The information set forth in Item 1.01 of this Current Report on Form 8-K is incorporated herein by reference into this Item 2.03.

 

Item 3.02 Unregistered Sales of Equity Securities.

 

The information set forth in Item 1.01 of this Current Report on Form 8-K is incorporated herein by reference into this Item 3.02.

 

The ClearThink Note and Vanquish Note, including the shares of common stock issuable upon conversion thereof, will be issued in transactions exempt from registration under Section 4(a)(2) of the Securities Act of 1933, as amended (the “Securities Act”), and/or Regulation D promulgated thereunder, because the offer and sale of such securities do not involve a “public offering” as defined in Section 4(a)(2) of the Securities Act, and other applicable requirements were met. Neither this Current Report on Form 8-K nor any of the exhibits attached hereto is an offer to sell or the solicitation of an offer to buy the shares of common stock or any other securities of the Company.

### MATERIAL SHOWN
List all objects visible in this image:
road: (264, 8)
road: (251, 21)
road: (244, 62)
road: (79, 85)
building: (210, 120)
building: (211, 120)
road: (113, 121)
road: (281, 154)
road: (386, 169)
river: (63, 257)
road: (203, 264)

### WRITTEN TASKS
1. According to the Form 8-K excerpt, under what provisions will the ClearThink Note and Vanquish Note be issued without registration?
2. Pull from the Form 8-K excerpt the exact words starting with "The ClearThink Note" and going on through "of the Company.".

### RESULTS BY TASK
1. Section 4(a)(2) of the Securities Act of 1933, as amended, and/or Regulation D promulgated thereunder.

2.
The ClearThink Note and Vanquish Note, including the shares of common stock issuable upon conversion thereof, will be issued in transactions exempt from registration under Section 4(a)(2) of the Securities Act of 1933, as amended (the “Securities Act”), and/or Regulation D promulgated thereunder, because the offer and sale of such securities do not involve a “public offering” as defined in Section 4(a)(2) of the Securities Act, and other applicable requirements were met. Neither this Current Report on Form 8-K nor any of the exhibits attached hereto is an offer to sell or the solicitation of an offer to buy the shares of common stock or any other securities of the Company.